Anschließend geht sie in eine stationäre Phase über, in der die Individuenzahl
der Umweltkapazität (Biotopkapazität) K entspricht. Untersuchungen im
Freiland haben ergeben, dass K mit natürlichen Populationsschwankungen erreicht und eingehalten wird (fluktuierendes Wachstum).
Abb. 94:
Logistische
Wachstumskurve
und fluktuierendes
Wachstum
9.2
Bedeutung verschiedener Fortpflanzungsstrategien
Die Wachstumsrate einer Population beruht auf genetisch festgelegten Eigenschaften, die wie andere Merkmale auch der Selektion unterliegen. Durch Selektionsvorgänge haben sich zwei gegensätzliche Strategien zur Populationsentwicklung herausgebildet.
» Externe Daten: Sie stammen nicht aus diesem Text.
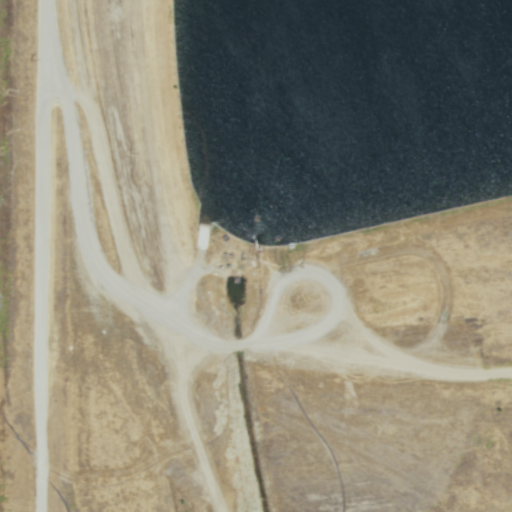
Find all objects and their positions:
crop: (21, 244)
r-Strategen (Vermehrungsstrategie)
Populationen solcher Arten sind an Lebensräume angepasst, in denen die Umweltfaktoren stark schwanken, z. B. Regenwasserpfützen, Tümpel, Brachflächen. Unter kurzzeitig sehr günstigen Lebensbedingungen vermehren sich die
Populationen explosionsartig und überschreiten dabei die Umweltkapazität
deutlich. Sind die Ressourcen verbraucht oder ändern sich die Umweltbedingungen, kommt es zu einem Populationszusammenbruch. Solche Arten mit
stark schwankender Populationsdichte sind meist klein, haben eine kurze Lebensdauer und eine hohe Wachstumsrate. Dadurch gelingt es ihnen, große Bereiche eines Lebensraums ausgehend von nur wenigen Individuen schnell zu
besiedeln und drastische Verschlechterungen der Umweltbedingungen zu
überleben. Beispiele dafür sind: Planktonalgen, einjährige Gräser und Kräuter,
Blattlaus, Wasserfloh, Heuschrecke, Grasfrosch und kleine Nagetiere.